The U.S. Postal Service, hemorrhaging red ink all over the place, has finally decided to jettison Saturday mail delivery.
This decision was taken after years of (very public) hand-wringing and amidst dire predictions of public outrage if the trigger was actually pulled on eliminating Saturday delivery.
Yet, once the decision was finally announced, public response was … near silence. It was a total shrug.
[Politicians, take note: This may also turn out to be the public’s reaction to the sequester cuts kicking in — breathless predictions to the contrary aside.]
Of course, we all know the USPS hasn’t been able to catch a break in recent times. As mail volumes continue to slump, the postal service finds itself attempting to spread its fixed and operating costs over a steadily smaller share of mail volume.

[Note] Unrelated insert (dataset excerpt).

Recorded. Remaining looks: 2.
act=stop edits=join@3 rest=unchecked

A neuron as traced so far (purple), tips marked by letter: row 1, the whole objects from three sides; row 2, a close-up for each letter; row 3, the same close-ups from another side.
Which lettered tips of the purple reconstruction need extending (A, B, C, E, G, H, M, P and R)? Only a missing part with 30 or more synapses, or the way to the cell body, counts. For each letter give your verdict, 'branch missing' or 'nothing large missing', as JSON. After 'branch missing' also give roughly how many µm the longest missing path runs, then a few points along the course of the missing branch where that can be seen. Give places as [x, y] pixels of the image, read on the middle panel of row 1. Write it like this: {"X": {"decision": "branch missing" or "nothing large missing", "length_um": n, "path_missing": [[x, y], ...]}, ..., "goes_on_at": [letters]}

According to the USPS’s own figures, there’s been a ~33% decline in catalogs mailed in just the past four years. First class mailed hasn’t fared much better, decreasing by one-fourth over the past decade.
At worst, the situation is a recipe for complete failure … at best, the USPS will just continue to lurch from one mini-crisis to another.

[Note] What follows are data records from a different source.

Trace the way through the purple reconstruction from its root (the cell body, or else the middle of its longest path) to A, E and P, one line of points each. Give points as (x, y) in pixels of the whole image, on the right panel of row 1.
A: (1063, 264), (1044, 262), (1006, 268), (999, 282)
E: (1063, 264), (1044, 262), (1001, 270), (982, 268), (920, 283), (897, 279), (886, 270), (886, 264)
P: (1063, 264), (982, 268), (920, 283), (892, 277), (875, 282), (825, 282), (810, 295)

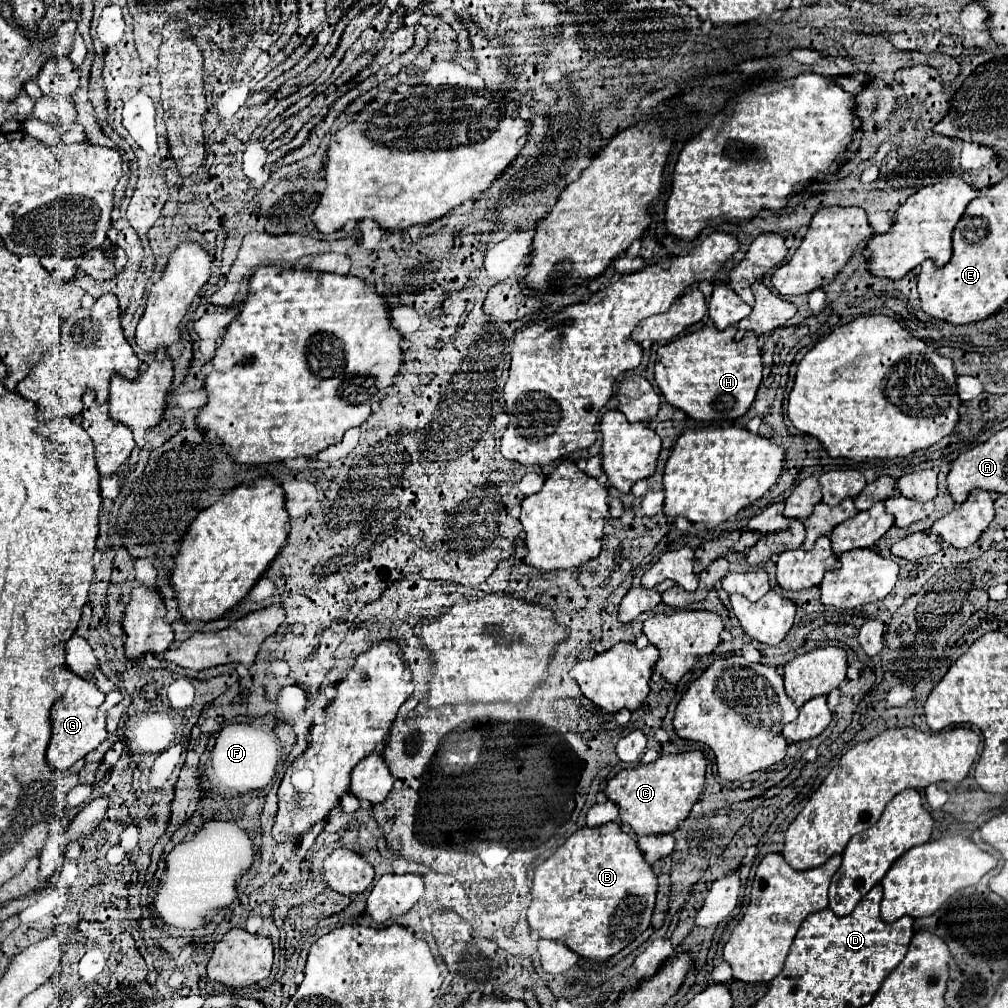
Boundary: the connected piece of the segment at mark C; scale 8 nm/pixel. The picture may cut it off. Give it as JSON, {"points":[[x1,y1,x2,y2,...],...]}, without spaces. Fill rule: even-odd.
{"points":[[688,751,678,755,662,755,648,765,620,771,606,785,606,797,620,807,620,821,628,825,636,835,672,833,682,819,692,811,692,805,704,791,706,759,700,751]]}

So what to do with such dire prospects staring you in the face?
Why not start a clothing line!
That is correct: The USPS has announced plans to launch a new line of apparel and accessory items. It is partnering with Cleveland-based apparel company Wahconah Group to launch the product line, which will be sold under the brand moniker Rain Heat & Snow.

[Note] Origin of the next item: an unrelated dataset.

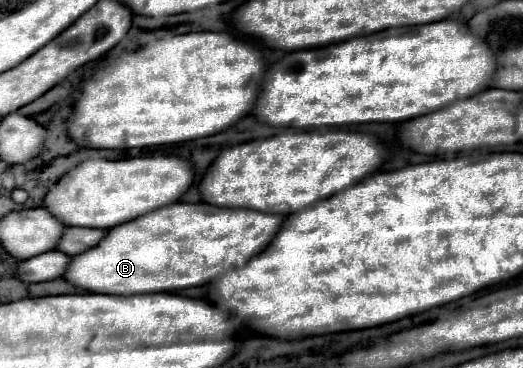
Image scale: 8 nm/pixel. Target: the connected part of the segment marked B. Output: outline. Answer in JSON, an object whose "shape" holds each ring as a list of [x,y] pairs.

Forget trying to figure out mail delivery practices that will work in the 21st Century. According to the USPS’s corporate licensing manager, Steven Mills, “This agreement will put the Postal Service on the cutting edge of functional fashion!”
By “cutting edge,” Mills is apparently referring to the fact that the new clothing line will incorporate wearable electronics technology to make the items “smart.”
Isaac Crawford, CEO of Wahconah, reports that “the products will build on the rich American history of this iconic brand, creating specialized apparel for consumers, at affordable prices, delivering something new and exciting that retailers can offer their customers.”
Is anyone jumping up and down with excitement yet?
Tellingly, none of the Rain Heat & Snow apparel will be available at post office locations — only at department stores and apparel shops.
I guess it would be rather strange to encounter mannequins and display racks amongst the shipping containers, change-of-address forms and passport applications at your local post office branch.
As much as many people would like this new venture to be a success, I can’t visualize this endeavor causing anything more than a minor blip on an otherwise steady downward trajectory for the postal service.
So, is it back to the drawing board?
One thought on “Titanic deck chairs – USPS edition: The Postal Service is getting into the clothing business.”
Can’t figure this one out; why not call the clothing line “dismal weather, frezing or sweltering hardship on the job.”
What an irresistible lifestyle branding!
Or maybe I can figure it out after all: I think someone clever got himself another little slice of the shrinking semi-public USPS pie.
Here’s the recipe: Make a deal with a government-supported agency or entity and set the conditions so that all the risk goes there. Get paid in advance and let ’em eat cake — or rubber boots as the case may be (a trainload full of ‘discounted unsold fashion’).
Wouldn’t it be interesting to find out if Wahconah has contributed to someone’s election or re-election recently?